#### Saved entries
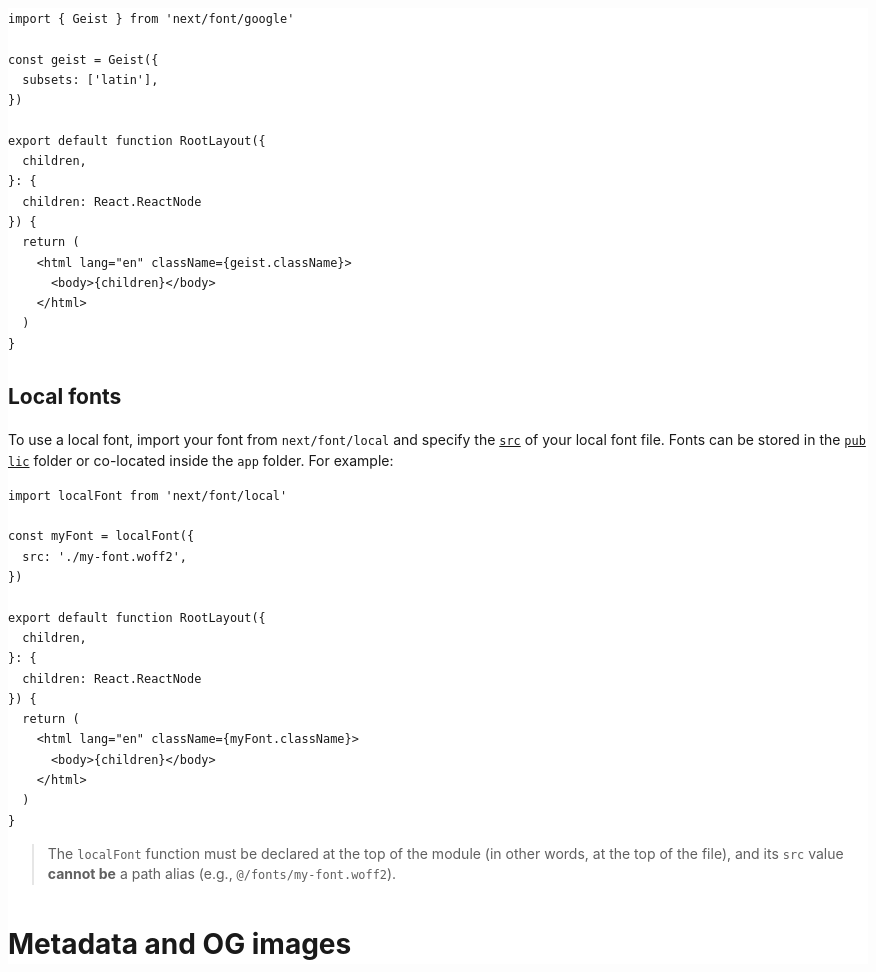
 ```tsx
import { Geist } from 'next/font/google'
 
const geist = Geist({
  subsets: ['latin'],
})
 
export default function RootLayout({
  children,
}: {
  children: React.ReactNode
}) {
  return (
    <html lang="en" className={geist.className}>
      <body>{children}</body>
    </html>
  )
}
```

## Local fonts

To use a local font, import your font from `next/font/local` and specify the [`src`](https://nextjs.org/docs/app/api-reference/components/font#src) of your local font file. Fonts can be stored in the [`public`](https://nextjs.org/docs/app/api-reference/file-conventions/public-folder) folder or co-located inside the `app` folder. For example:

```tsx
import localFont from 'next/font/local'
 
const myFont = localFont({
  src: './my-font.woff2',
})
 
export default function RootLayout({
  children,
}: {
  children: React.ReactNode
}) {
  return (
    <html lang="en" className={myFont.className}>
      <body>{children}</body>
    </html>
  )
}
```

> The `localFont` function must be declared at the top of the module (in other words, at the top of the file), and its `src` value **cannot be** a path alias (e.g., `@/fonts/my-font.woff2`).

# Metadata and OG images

#### What to work on
Only the text of the entries above, transcribed exactly, should be given; leave out pictures.

#### Exercise result
 ```tsx
import { Geist } from 'next/font/google'
 
const geist = Geist({
  subsets: ['latin'],
})
 
export default function RootLayout({
  children,
}: {
  children: React.ReactNode
}) {
  return (
    <html lang="en" className={geist.className}>
      <body>{children}</body>
    </html>
  )
}
```

## Local fonts

To use a local font, import your font from `next/font/local` and specify the [`src`](https://nextjs.org/docs/app/api-reference/components/font#src) of your local font file. Fonts can be stored in the [`public`](https://nextjs.org/docs/app/api-reference/file-conventions/public-folder) folder or co-located inside the `app` folder. For example:

```tsx
import localFont from 'next/font/local'
 
const myFont = localFont({
  src: './my-font.woff2',
})
 
export default function RootLayout({
  children,
}: {
  children: React.ReactNode
}) {
  return (
    <html lang="en" className={myFont.className}>
      <body>{children}</body>
    </html>
  )
}
```

> The `localFont` function must be declared at the top of the module (in other words, at the top of the file), and its `src` value **cannot be** a path alias (e.g., `@/fonts/my-font.woff2`).

# Metadata and OG images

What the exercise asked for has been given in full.